--- DOCUMENT PASSAGE ---

Livingstone is a bereaved parent twice. His eldest son succeeded at suicide, and his youngest, only 13, died of leukemia. How does one exist in a world where children die? I think, perhaps, through that for which we are willing to risk everything- love.

Dr. Joanne Cacciatore


Before you even read any further - no there are no answers - or at least not yet. I went to the doctor on Thursday hoping to have the results back from the gazillion tests done to find out why Daniel died, but of course not everything was complete. My doctor did tell me that I am completely healthy - there is nothing wrong with me. Approximately 50% of the time parents will not find out the reason for the stillbirth of their child. I know our chances aren't that good right now.

The visit to the doctor's office brought back that wave of grief that has been coming in and out of our lives lately. I should still be pregnant - the visit to the doctor's office should have been in anticipation of my son's birth - not to discuss his death. Instead I was the patient with "post fetal death" annotated next to her name on the patient list sitting on my doctor's desk (HIPAA violation I might add).

I am so tired of feeling sad - I don't want it to take away from the time we have with Sean. They grow up fast. Parents spend their lives just getting through each day only to wake up the next day and do the same thing. It is so important to try to enjoy every moment you have with your child because you'll never get that back and should something happen the memories are all you will have. I don't have an answer as to what is right, but I do know that life can pass you by instantaneously and then one day you find yourself looking back saying - what happened - where did it all go?

Wednesday, June 4, 2008


I write less but I also cry less. My heart still has that crushing feeling that makes it hard to breath at times - I suppose its a broken heart. I haven't visited Daniel in almost 2 weeks, but today I decided to drive by after I picked Sean up from school. I stopped going because I really couldn't stand visiting an empty patch of grass surrounded by the graves of other babies sent to heaven. Today was different though - I decided at the last minute to turn into the cemetery with the hope that Daniel's marker would be there. Well the marker was there - they must have just put it in today because all the dirt around it was still loose. Sean was with me so I had to be strong. I thought it would be very emotional and in some ways it was, but it also made me feel good. Almost like it was proof to the world of Daniel's existence.

--- DATA SHOWN ---

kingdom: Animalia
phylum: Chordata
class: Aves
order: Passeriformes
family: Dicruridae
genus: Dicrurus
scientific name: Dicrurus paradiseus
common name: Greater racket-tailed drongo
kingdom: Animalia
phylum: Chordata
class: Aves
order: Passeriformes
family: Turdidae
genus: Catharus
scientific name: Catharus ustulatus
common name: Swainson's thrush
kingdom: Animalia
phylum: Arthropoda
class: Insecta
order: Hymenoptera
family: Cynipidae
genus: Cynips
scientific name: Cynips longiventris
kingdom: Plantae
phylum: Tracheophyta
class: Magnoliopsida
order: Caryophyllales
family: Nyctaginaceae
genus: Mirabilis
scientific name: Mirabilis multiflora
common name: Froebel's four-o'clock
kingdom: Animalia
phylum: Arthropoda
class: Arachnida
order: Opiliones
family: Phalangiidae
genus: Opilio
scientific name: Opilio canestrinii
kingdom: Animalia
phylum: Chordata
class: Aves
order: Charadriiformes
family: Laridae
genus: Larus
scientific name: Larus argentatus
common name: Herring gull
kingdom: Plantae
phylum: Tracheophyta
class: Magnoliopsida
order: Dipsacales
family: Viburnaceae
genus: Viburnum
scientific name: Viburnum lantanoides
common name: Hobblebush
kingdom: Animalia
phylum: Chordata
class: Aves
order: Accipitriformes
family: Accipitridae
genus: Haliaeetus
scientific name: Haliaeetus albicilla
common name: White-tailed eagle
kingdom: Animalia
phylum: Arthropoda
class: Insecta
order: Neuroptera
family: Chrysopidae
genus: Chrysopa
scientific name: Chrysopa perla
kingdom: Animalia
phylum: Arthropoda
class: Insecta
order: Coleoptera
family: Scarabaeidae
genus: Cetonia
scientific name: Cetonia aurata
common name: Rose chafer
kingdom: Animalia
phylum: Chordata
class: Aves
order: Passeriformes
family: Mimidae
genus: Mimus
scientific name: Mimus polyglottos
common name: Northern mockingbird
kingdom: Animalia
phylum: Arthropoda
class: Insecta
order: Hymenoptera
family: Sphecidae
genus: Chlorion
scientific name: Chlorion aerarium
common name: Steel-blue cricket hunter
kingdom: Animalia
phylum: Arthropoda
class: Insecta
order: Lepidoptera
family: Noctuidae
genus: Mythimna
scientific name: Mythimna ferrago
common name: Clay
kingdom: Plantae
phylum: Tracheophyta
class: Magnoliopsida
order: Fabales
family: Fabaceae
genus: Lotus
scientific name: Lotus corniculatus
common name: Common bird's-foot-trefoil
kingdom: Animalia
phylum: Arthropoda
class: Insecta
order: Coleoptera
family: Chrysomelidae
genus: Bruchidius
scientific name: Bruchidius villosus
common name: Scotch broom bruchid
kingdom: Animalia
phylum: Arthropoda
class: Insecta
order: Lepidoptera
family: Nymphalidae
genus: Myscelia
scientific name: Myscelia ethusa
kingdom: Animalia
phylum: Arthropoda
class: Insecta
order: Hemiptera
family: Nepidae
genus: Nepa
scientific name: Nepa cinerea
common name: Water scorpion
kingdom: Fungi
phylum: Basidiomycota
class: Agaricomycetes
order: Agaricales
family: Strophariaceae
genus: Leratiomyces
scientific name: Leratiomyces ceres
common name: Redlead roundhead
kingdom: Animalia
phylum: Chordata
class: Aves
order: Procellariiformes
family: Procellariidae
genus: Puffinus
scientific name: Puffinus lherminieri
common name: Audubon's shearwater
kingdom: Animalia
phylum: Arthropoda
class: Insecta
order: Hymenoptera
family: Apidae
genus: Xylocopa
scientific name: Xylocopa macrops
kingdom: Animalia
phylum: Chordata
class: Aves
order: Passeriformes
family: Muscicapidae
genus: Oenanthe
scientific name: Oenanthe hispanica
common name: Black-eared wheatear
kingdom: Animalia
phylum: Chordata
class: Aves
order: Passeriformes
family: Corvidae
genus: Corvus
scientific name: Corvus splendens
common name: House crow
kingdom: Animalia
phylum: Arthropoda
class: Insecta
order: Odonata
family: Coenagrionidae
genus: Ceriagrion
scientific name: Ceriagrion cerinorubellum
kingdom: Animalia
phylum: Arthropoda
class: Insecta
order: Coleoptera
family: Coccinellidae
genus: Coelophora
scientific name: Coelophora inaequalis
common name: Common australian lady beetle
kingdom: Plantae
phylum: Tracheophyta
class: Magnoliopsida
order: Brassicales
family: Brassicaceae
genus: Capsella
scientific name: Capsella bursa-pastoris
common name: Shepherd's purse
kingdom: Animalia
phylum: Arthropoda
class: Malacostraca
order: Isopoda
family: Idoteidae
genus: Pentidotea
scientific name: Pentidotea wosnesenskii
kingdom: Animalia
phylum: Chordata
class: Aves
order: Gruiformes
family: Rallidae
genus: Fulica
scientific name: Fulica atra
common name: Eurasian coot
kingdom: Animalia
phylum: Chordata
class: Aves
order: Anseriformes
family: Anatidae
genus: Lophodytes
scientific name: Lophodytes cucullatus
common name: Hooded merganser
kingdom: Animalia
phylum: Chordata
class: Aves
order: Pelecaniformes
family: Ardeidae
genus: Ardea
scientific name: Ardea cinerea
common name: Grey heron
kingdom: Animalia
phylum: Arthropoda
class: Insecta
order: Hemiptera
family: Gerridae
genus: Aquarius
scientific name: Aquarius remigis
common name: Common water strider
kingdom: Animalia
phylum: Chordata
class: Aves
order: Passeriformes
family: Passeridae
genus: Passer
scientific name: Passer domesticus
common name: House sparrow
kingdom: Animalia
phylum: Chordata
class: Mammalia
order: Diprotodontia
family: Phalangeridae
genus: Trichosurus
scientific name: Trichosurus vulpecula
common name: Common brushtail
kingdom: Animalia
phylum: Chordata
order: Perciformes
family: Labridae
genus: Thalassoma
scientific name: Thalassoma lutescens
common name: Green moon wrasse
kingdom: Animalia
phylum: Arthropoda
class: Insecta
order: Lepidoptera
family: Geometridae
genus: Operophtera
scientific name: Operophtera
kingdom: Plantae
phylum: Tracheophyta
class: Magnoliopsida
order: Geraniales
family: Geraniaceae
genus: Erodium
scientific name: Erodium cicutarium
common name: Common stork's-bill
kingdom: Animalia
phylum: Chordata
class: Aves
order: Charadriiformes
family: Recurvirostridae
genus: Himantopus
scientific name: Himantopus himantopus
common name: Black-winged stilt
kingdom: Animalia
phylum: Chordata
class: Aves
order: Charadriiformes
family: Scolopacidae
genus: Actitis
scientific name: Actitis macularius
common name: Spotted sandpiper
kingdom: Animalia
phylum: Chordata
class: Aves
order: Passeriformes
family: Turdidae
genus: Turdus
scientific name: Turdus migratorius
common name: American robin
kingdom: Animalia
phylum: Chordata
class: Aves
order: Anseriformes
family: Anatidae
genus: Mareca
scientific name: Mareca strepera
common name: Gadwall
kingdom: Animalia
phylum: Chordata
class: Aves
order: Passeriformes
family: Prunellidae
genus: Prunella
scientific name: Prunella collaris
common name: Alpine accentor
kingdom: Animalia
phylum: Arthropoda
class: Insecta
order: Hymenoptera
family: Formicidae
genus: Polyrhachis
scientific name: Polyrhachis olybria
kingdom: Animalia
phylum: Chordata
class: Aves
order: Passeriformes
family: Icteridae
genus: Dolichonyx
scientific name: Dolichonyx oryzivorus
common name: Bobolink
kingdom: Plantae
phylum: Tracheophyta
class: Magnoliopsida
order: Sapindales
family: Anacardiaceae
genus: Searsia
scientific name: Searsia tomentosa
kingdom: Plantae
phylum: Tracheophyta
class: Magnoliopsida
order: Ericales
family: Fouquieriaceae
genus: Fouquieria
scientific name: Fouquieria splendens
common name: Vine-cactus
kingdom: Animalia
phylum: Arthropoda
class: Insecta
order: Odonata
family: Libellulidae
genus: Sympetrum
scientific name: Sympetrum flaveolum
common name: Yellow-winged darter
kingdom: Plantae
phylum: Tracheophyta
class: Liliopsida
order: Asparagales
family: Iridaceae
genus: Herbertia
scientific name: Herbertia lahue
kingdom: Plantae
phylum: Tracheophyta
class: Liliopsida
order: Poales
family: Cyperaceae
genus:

---

● WHAT YOU NEED TO DO
a – Name every person the passage on grief refers to by name.
b – Copy the passage on grief word for word, beginning at "I am so tired" and stopping after "did it all go?".
None of the items are needed here.

● ACTIVITY ANSWERS
a – Livingstone, Dr. Joanne Cacciatore, Daniel, Sean

b –
I am so tired of feeling sad - I don't want it to take away from the time we have with Sean. They grow up fast. Parents spend their lives just getting through each day only to wake up the next day and do the same thing. It is so important to try to enjoy every moment you have with your child because you'll never get that back and should something happen the memories are all you will have. I don't have an answer as to what is right, but I do know that life can pass you by instantaneously and then one day you find yourself looking back saying - what happened - where did it all go?